スマホ教室開始しました

スマートフォンの操作方法から植木の剪定(せんてい)まで、ちょっとした家事なら何でもお任せを――。日常の困りごとを解消してもらおうと、シニア世代が地域住民を支援する取り組みが広がっている。双方を結びつけるのは、ボランティア団体や自治体。シニアが持つ豊富な経験を地域のサポートにつなげる狙いだ。

「きょうは『タップ』という言葉を覚えてください」。5月、東京都八王子市の住宅の一室でスマホ教室が開催された。集まったのは近くに住む60~80代の高齢者4人。時に戸惑いの表情を見せながらもスマホを手に熱心に聞き入った。

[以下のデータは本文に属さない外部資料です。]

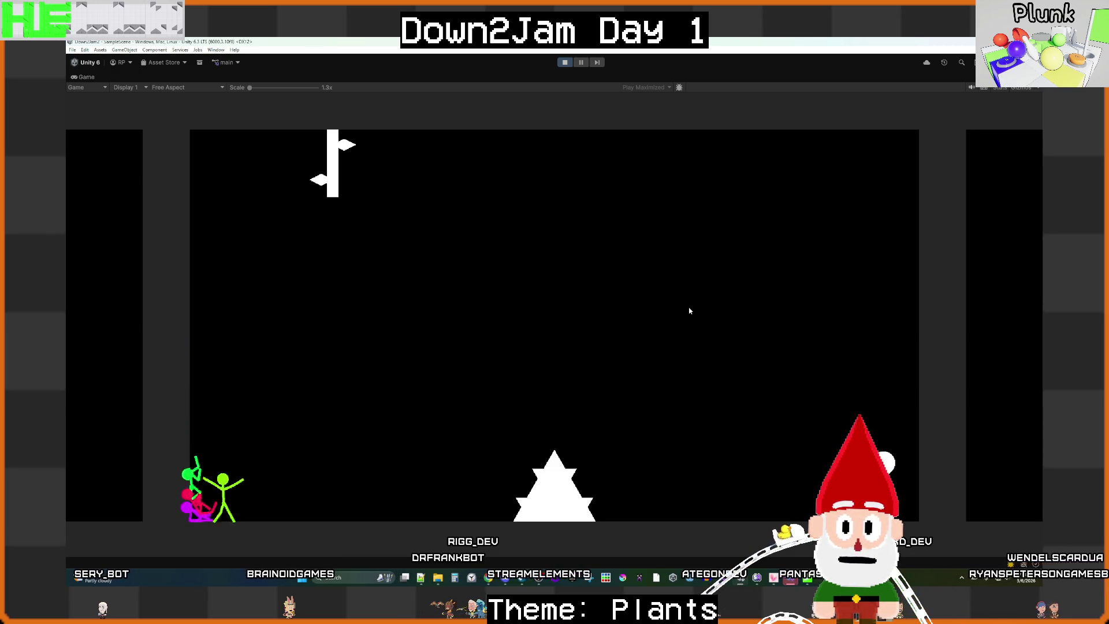
{"action": "mouse_move", "coordinate": [206, 493]}
{"action": "left_mouse_down"}
{"action": "mouse_move", "coordinate": [520, 342]}
{"action": "mouse_move", "coordinate": [659, 317]}
{"action": "left_mouse_up"}
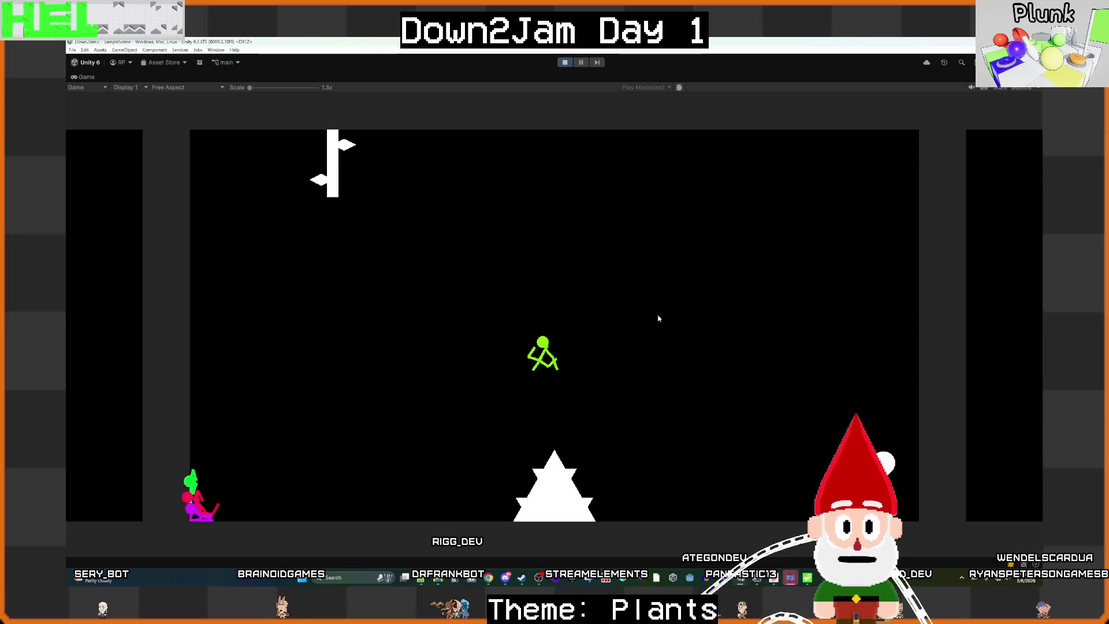
{"action": "mouse_move", "coordinate": [776, 304]}
{"action": "left_mouse_down"}
{"action": "mouse_move", "coordinate": [809, 302]}
{"action": "mouse_move", "coordinate": [770, 329]}
{"action": "left_mouse_up"}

講師を務めたのは同市の山川正泰さん(66)だ。この日は、スマホのホーム画面への戻り方や充電のタイミングといった基本的なことから、対話アプリ「LINE」の使い方といった少し高度な内容まで、講義は約1時間に及んだ。

受講者の一人、北沢昇さん(78)は「ささいなことについては、携帯ショップのスタッフより、同世代の人の方が気軽に質問しやすい。近くに詳しい人がいてくれて、本当に助かっている」と喜ぶ。

こうした〝授業〟が実現した背景に、同市のNPO法人「めじろむつみクラブ」の存在がある。メンバーは全員が60歳以上。体力自慢のシニアと、日常家事などの手助けを求める住民をマッチングしている。障子の張り替えや電球の交換まで、活動の範囲は幅広い。

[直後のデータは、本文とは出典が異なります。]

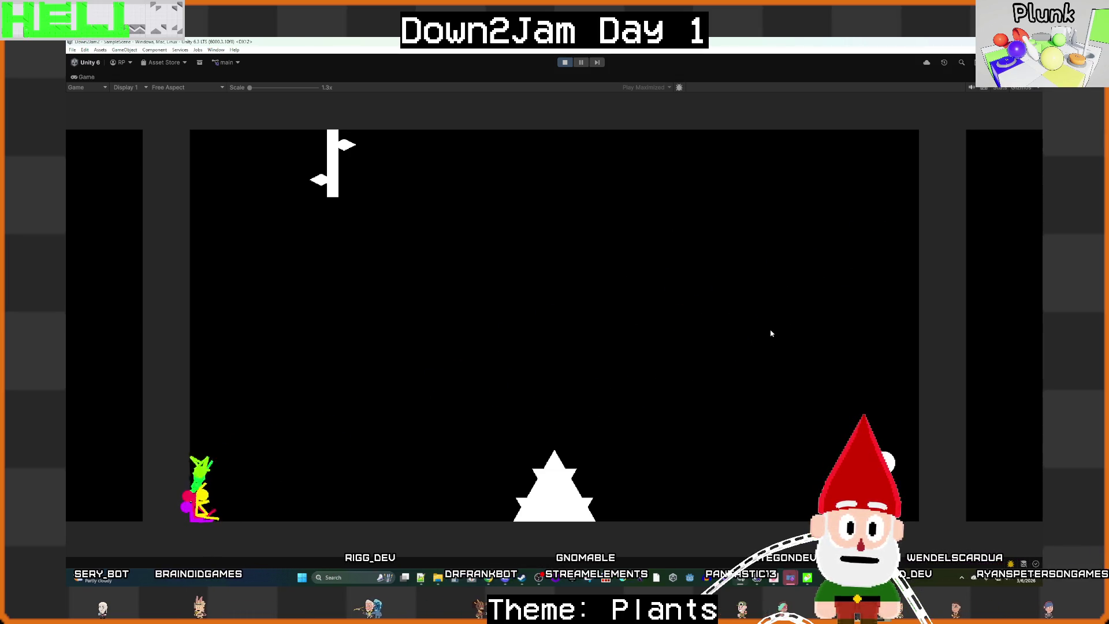
{"action": "left_click", "coordinate": [565, 64]}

山川さんもメンバーで、2015年ごろから活動。フリーライターとして毎日のように仕事でスマホやパソコンを使っており、基本操作などに熟知している。昨春にビデオ会議サービス「Zoom(ズーム)」の使い方を地域の高齢者に教えて以降、月4回ほど機器の扱い方を講義する。自身にとっても「住民との交流が深まるうえ、地域のこともよく知ることができる絶好の機会」と話す。